Die Crux mit der Börsentendenz

Jessica Schwarzer · Uhr (aktualisiert: Uhr)

Investoren neigen bekanntlich zum Herdentrieb. Sie kaufen, wenn die Börsenkurse steigen – und das tun sie derzeit. Dabei mahnt eine alte Weisheit, der Börsentendenz entgegenzugehen, nicht nachzulaufen.

Was für ein Börsenjahr! Auf einen fulminanten Jahresauftakt folgte ein ziemlich Nerven aufreibender Sommer. Der Handelsstreit zwischen den USA und China, Konjunktursorgen, Brexit – die Liste der Probleme, die Anlegern die Laune verdorben haben, ist lang. Doch es scheint fast so, als ob die meisten Marktteilnehmer diese Themen abgehakt hätten. Die Kurse diesseits und jenseits des Atlantiks steigen wieder, und zwar kräftig – neue Höchststände inklusive. Natürlich gibt es dafür Gründe: Die US-Notenbank hat die nächste Zinswende eingeleitet und stützt die Konjunktur, die sich auch bereits wieder etwas aufhellt. Auch die EZB bleibt der Politik des billigen Geldes treu. Der Brexit ist mal wieder verschoben und Investoren hoffen auf klare Machtverhältnisse nach den Neuwahlen.

Also Feuer frei für die Jahresendrally? Nichts wie rein in den Markt? Glaubt man einer alten Börsenweisheit, müssten Anleger vorsichtig werden. „Man muss der Börsentendenz entgegen gehen, nicht nachlaufen“, lautet diese. Aber stimmt sie überhaupt noch? Hat sie es je getan? „Diese Börsenweisheit stimmt - und zwar in der Vergangenheit und auch aktuell“, ist Karsten Stroh, Investment Specialist für internationale Aktien bei J.P. Morgan Asset Management, überzeugt.  Man könne diese Antizyklik von zwei Seiten betrachten: „Die eine Seite ist, seine Aktien entgegen des Trends zu verkaufen, wenn der Markt gestiegen ist“, so Stroh. „Die andere, vielleicht emotional noch schwierigere Seite ist, zu kaufen, wenn der Markt gefallen ist - denn natürlich gibt es viele Argumente für die Marktbewegung.“ Anleger seien  geneigt, diesen Fakten zu folgen. Aber irgendwann ändert sich die Nachrichtenlage wieder und dann auch die Richtung der Börsenkurse. So ist das mit der Tendenz eben.

* _Zu erledigende Aufgaben_:
1. Tausche in der Auflistung „brown square“ gegen „brown rhombus“, und zwar ab der Zeile mit „green trapezoid: moved 1 px right, 5 px up“ bis einschließlich der Zeile mit „purple pentagon: rotated 16 degrees counterclockwise“. Gib nur diese Zeilen wieder und lass die Bildzeilen weg.
2. Führe den Text über die Börsentendenz nach seinem letzten Satz weiter.
Text und Auflistung haben unterschiedliche Quellen.

Eine Folge von Datensätzen
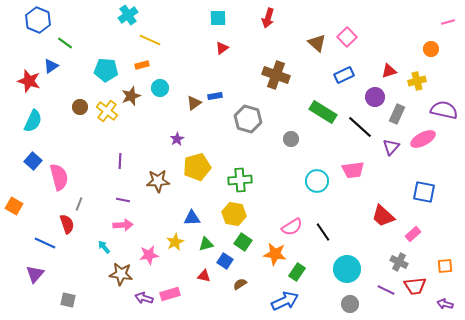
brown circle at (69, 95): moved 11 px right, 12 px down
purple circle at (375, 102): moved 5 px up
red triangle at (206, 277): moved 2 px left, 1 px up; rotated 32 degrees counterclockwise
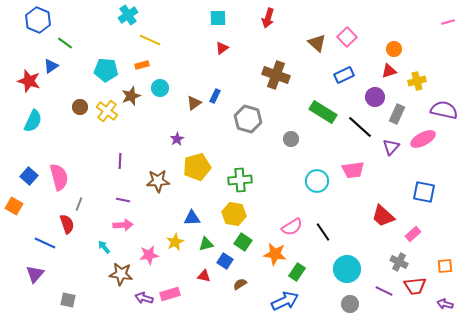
orange circle at (431, 49): moved 37 px left
blue rectangle at (215, 96): rotated 56 degrees counterclockwise
blue square at (33, 161): moved 4 px left, 15 px down
purple line at (386, 290): moved 2 px left, 1 px down
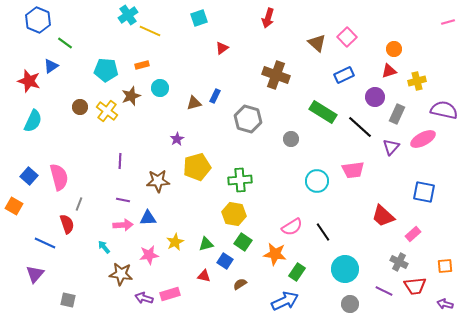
cyan square at (218, 18): moved 19 px left; rotated 18 degrees counterclockwise
yellow line at (150, 40): moved 9 px up
brown triangle at (194, 103): rotated 21 degrees clockwise
blue triangle at (192, 218): moved 44 px left
cyan circle at (347, 269): moved 2 px left
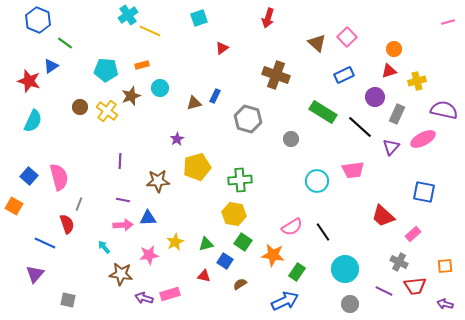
orange star at (275, 254): moved 2 px left, 1 px down
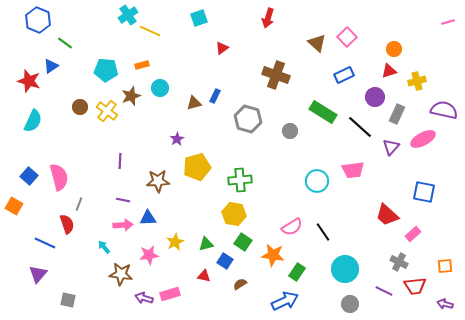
gray circle at (291, 139): moved 1 px left, 8 px up
red trapezoid at (383, 216): moved 4 px right, 1 px up
purple triangle at (35, 274): moved 3 px right
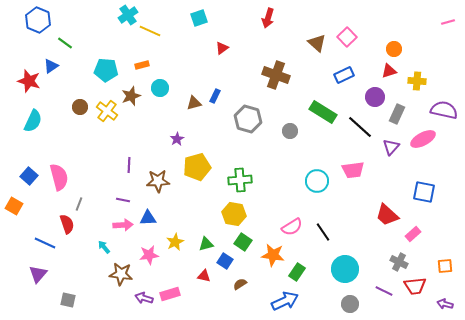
yellow cross at (417, 81): rotated 18 degrees clockwise
purple line at (120, 161): moved 9 px right, 4 px down
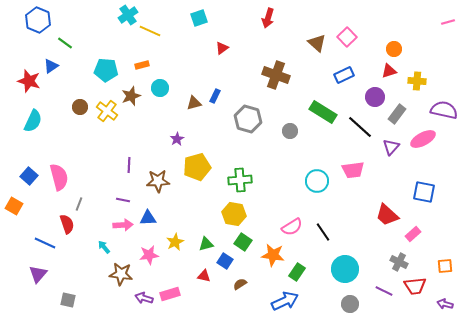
gray rectangle at (397, 114): rotated 12 degrees clockwise
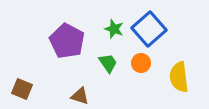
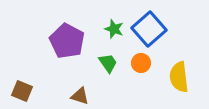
brown square: moved 2 px down
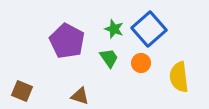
green trapezoid: moved 1 px right, 5 px up
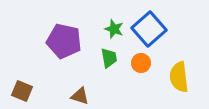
purple pentagon: moved 3 px left; rotated 16 degrees counterclockwise
green trapezoid: rotated 25 degrees clockwise
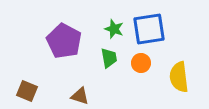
blue square: rotated 32 degrees clockwise
purple pentagon: rotated 16 degrees clockwise
brown square: moved 5 px right
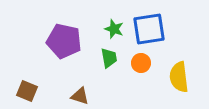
purple pentagon: rotated 16 degrees counterclockwise
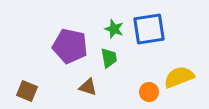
purple pentagon: moved 6 px right, 5 px down
orange circle: moved 8 px right, 29 px down
yellow semicircle: rotated 76 degrees clockwise
brown triangle: moved 8 px right, 9 px up
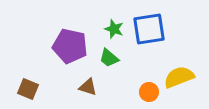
green trapezoid: rotated 140 degrees clockwise
brown square: moved 1 px right, 2 px up
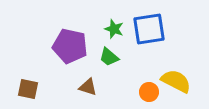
green trapezoid: moved 1 px up
yellow semicircle: moved 3 px left, 4 px down; rotated 48 degrees clockwise
brown square: rotated 10 degrees counterclockwise
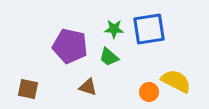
green star: rotated 18 degrees counterclockwise
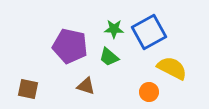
blue square: moved 3 px down; rotated 20 degrees counterclockwise
yellow semicircle: moved 4 px left, 13 px up
brown triangle: moved 2 px left, 1 px up
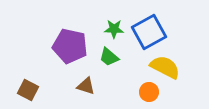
yellow semicircle: moved 7 px left, 1 px up
brown square: moved 1 px down; rotated 15 degrees clockwise
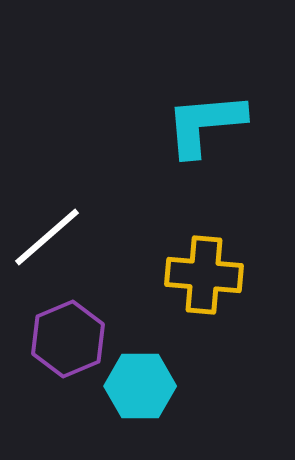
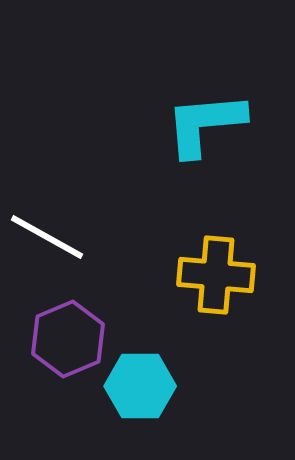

* _Antworten pro Aufgabe_:
1.
green trapezoid: moved 1 px right, 5 px up
purple pentagon: moved 3 px left; rotated 16 degrees counterclockwise
green trapezoid: rotated 25 degrees clockwise
blue square: rotated 32 degrees clockwise
purple pentagon: rotated 16 degrees clockwise
brown rhombus: moved 5 px right
purple pentagon: rotated 16 degrees counterclockwise

2.
Sven Lehmann gibt allerdings zu bedenken, dass diese Weisheit wie so viele eben nicht immer stimme. „Doch es gab immer wieder Phasen, in denen sie funktioniert hat, und es wird solche Phasen auch immer wieder geben“, sagt der Fondsmanager bei HQ Trust. „Grundsätzlich steht diese Börsenweisheit in Konkurrenz zum Momentum.“ Doch auch das funktioniere nicht, wenn es am Markt Wendepunkte gebe. „Dann sind die die Gewinner, die sich dieser Tendenz entgegengestellt haben.“ Im Grunde ist die alte Börsenweisheit die Anleitung zum Value-Investing. Denn Investoren à la Warren Buffett investieren antizyklisch. Und das ist emotional gar nicht so einfach. Schließlich stellen sie oft gegen den Markt, verkaufen, wenn andere kaufen, und anders herum.

Ein gutes Beispiel ist die Rally um die Jahrtausendwende. Wurden sie während der Börsenparty noch belächelt, waren die Value-Investoren die Gewinner, als die Dotcom-Blase platzte. „Aber sie mussten bis dahin erstmal durchhalten, denn der relative Minderertrag war sehr hoch, wie man am Beispiel von Warren Buffett sieht“, erinnert sich Lehman. Doch in der Zeit nach der Tech-Blase bis zur Finanzkrise funktionierte Value extrem gut. Diese Zeiten sind allerdings vorbei.  „Value steht seit einigen Jahren nicht in der Anlegergunst, da seit der Finanzkrise Growth outperformt“, sagt Stroh. Wachstum statt Substanz ist die Devise vieler Anleger. Zwischendurch gab es aber auch immer kürzere Phasen, in denen Value gut lief, beispielsweise im zweiten Halbjahr 2016. „Aber auch über eine längerfristige Zeitperiode gibt es immer wieder starke Value-Phasen“, so Stroh. Deshalb sei es wichtig zu überlegen, mit welchem Zeithorizont man an diese Betrachtungen herangehe. „Insgesamt lässt sich feststellen, dass die Liquidität der Notenbanken, die ja seit der Finanzkrise mit unkonventionellen Maßnahmen arbeitet, den Growth-Zyklus durchaus getrieben hat und  ihn weiter antreibt“, so der JP-Morgan-Experte. Irgendwann werde der Zyklus aber enden, und dafür gelte es, gerüstet zu sein. Fondsmanager Lehmann fühlt mit den Value-Fans. „Ohne jede Frage erleben Value-Investoren gerade eine Phase großen Leidens, besonders in Europa“, sagt er.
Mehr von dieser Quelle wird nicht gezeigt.